(WHAT TO WORK ON):
Reprint the full listing exactly.

-- Opening Marker --

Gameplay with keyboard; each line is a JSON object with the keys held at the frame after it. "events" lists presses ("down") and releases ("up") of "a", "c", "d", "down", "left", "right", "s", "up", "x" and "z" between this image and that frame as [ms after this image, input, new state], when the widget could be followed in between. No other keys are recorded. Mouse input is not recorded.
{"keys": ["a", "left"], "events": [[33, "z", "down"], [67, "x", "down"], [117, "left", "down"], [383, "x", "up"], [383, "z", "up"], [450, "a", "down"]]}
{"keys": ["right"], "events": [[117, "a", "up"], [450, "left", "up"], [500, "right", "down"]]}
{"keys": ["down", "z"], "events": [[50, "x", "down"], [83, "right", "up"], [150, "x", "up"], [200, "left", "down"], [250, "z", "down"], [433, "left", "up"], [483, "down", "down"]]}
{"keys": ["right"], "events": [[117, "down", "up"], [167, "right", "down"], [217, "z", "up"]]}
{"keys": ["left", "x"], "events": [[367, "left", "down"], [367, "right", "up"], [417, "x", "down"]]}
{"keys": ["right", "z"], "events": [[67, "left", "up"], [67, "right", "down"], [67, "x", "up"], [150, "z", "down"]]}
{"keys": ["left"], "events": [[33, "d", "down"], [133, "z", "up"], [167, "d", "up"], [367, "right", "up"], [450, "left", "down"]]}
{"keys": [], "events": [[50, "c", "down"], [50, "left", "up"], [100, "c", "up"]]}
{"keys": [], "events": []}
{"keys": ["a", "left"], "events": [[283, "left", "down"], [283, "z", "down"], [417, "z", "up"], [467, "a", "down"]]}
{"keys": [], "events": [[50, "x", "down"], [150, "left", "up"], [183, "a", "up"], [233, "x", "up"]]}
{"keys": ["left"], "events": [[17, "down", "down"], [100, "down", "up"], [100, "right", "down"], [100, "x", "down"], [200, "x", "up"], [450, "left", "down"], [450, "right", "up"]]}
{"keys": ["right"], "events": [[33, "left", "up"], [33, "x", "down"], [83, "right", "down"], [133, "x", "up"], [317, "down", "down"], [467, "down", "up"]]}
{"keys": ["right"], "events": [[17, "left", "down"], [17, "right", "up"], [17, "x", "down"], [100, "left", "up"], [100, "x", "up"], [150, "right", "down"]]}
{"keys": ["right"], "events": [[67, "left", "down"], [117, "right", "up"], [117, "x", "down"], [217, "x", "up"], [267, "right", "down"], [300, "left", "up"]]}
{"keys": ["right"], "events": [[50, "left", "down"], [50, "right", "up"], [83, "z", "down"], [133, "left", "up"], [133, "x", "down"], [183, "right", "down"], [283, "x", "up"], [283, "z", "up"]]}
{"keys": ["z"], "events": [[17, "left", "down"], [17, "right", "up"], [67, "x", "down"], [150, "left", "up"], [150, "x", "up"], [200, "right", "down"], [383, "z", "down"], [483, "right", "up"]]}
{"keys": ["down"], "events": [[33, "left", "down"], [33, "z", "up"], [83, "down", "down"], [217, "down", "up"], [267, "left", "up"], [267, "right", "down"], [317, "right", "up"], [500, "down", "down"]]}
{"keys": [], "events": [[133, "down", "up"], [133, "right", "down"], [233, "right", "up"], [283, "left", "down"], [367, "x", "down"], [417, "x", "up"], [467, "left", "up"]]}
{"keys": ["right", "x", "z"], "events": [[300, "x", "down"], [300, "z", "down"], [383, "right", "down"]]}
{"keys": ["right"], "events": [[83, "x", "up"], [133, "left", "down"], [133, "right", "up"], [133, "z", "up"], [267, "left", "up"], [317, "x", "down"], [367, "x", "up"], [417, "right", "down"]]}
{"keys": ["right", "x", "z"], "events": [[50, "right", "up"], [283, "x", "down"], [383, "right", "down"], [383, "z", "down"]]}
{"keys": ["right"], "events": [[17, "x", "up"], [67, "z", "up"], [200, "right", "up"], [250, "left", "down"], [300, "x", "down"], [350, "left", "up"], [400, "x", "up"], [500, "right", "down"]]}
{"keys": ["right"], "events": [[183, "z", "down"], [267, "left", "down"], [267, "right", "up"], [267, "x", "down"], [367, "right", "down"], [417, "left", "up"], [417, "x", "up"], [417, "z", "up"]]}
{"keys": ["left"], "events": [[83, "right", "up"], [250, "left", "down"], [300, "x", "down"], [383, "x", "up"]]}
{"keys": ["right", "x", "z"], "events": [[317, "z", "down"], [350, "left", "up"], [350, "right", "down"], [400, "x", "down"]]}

-- Closing Marker --

(EXPECTED OUTPUT):
Gameplay with keyboard; each line is a JSON object with the keys held at the frame after it. "events" lists presses ("down") and releases ("up") of "a", "c", "d", "down", "left", "right", "s", "up", "x" and "z" between this image and that frame as [ms after this image, input, new state], when the widget could be followed in between. No other keys are recorded. Mouse input is not recorded.
{"keys": ["a", "left"], "events": [[33, "z", "down"], [67, "x", "down"], [117, "left", "down"], [383, "x", "up"], [383, "z", "up"], [450, "a", "down"]]}
{"keys": ["right"], "events": [[117, "a", "up"], [450, "left", "up"], [500, "right", "down"]]}
{"keys": ["down", "z"], "events": [[50, "x", "down"], [83, "right", "up"], [150, "x", "up"], [200, "left", "down"], [250, "z", "down"], [433, "left", "up"], [483, "down", "down"]]}
{"keys": ["right"], "events": [[117, "down", "up"], [167, "right", "down"], [217, "z", "up"]]}
{"keys": ["left", "x"], "events": [[367, "left", "down"], [367, "right", "up"], [417, "x", "down"]]}
{"keys": ["right", "z"], "events": [[67, "left", "up"], [67, "right", "down"], [67, "x", "up"], [150, "z", "down"]]}
{"keys": ["left"], "events": [[33, "d", "down"], [133, "z", "up"], [167, "d", "up"], [367, "right", "up"], [450, "left", "down"]]}
{"keys": [], "events": [[50, "c", "down"], [50, "left", "up"], [100, "c", "up"]]}
{"keys": [], "events": []}
{"keys": ["a", "left"], "events": [[283, "left", "down"], [283, "z", "down"], [417, "z", "up"], [467, "a", "down"]]}
{"keys": [], "events": [[50, "x", "down"], [150, "left", "up"], [183, "a", "up"], [233, "x", "up"]]}
{"keys": ["left"], "events": [[17, "down", "down"], [100, "down", "up"], [100, "right", "down"], [100, "x", "down"], [200, "x", "up"], [450, "left", "down"], [450, "right", "up"]]}
{"keys": ["right"], "events": [[33, "left", "up"], [33, "x", "down"], [83, "right", "down"], [133, "x", "up"], [317, "down", "down"], [467, "down", "up"]]}
{"keys": ["right"], "events": [[17, "left", "down"], [17, "right", "up"], [17, "x", "down"], [100, "left", "up"], [100, "x", "up"], [150, "right", "down"]]}
{"keys": ["right"], "events": [[67, "left", "down"], [117, "right", "up"], [117, "x", "down"], [217, "x", "up"], [267, "right", "down"], [300, "left", "up"]]}
{"keys": ["right"], "events": [[50, "left", "down"], [50, "right", "up"], [83, "z", "down"], [133, "left", "up"], [133, "x", "down"], [183, "right", "down"], [283, "x", "up"], [283, "z", "up"]]}
{"keys": ["z"], "events": [[17, "left", "down"], [17, "right", "up"], [67, "x", "down"], [150, "left", "up"], [150, "x", "up"], [200, "right", "down"], [383, "z", "down"], [483, "right", "up"]]}
{"keys": ["down"], "events": [[33, "left", "down"], [33, "z", "up"], [83, "down", "down"], [217, "down", "up"], [267, "left", "up"], [267, "right", "down"], [317, "right", "up"], [500, "down", "down"]]}
{"keys": [], "events": [[133, "down", "up"], [133, "right", "down"], [233, "right", "up"], [283, "left", "down"], [367, "x", "down"], [417, "x", "up"], [467, "left", "up"]]}
{"keys": ["right", "x", "z"], "events": [[300, "x", "down"], [300, "z", "down"], [383, "right", "down"]]}
{"keys": ["right"], "events": [[83, "x", "up"], [133, "left", "down"], [133, "right", "up"], [133, "z", "up"], [267, "left", "up"], [317, "x", "down"], [367, "x", "up"], [417, "right", "down"]]}
{"keys": ["right", "x", "z"], "events": [[50, "right", "up"], [283, "x", "down"], [383, "right", "down"], [383, "z", "down"]]}
{"keys": ["right"], "events": [[17, "x", "up"], [67, "z", "up"], [200, "right", "up"], [250, "left", "down"], [300, "x", "down"], [350, "left", "up"], [400, "x", "up"], [500, "right", "down"]]}
{"keys": ["right"], "events": [[183, "z", "down"], [267, "left", "down"], [267, "right", "up"], [267, "x", "down"], [367, "right", "down"], [417, "left", "up"], [417, "x", "up"], [417, "z", "up"]]}
{"keys": ["left"], "events": [[83, "right", "up"], [250, "left", "down"], [300, "x", "down"], [383, "x", "up"]]}
{"keys": ["right", "x", "z"], "events": [[317, "z", "down"], [350, "left", "up"], [350, "right", "down"], [400, "x", "down"]]}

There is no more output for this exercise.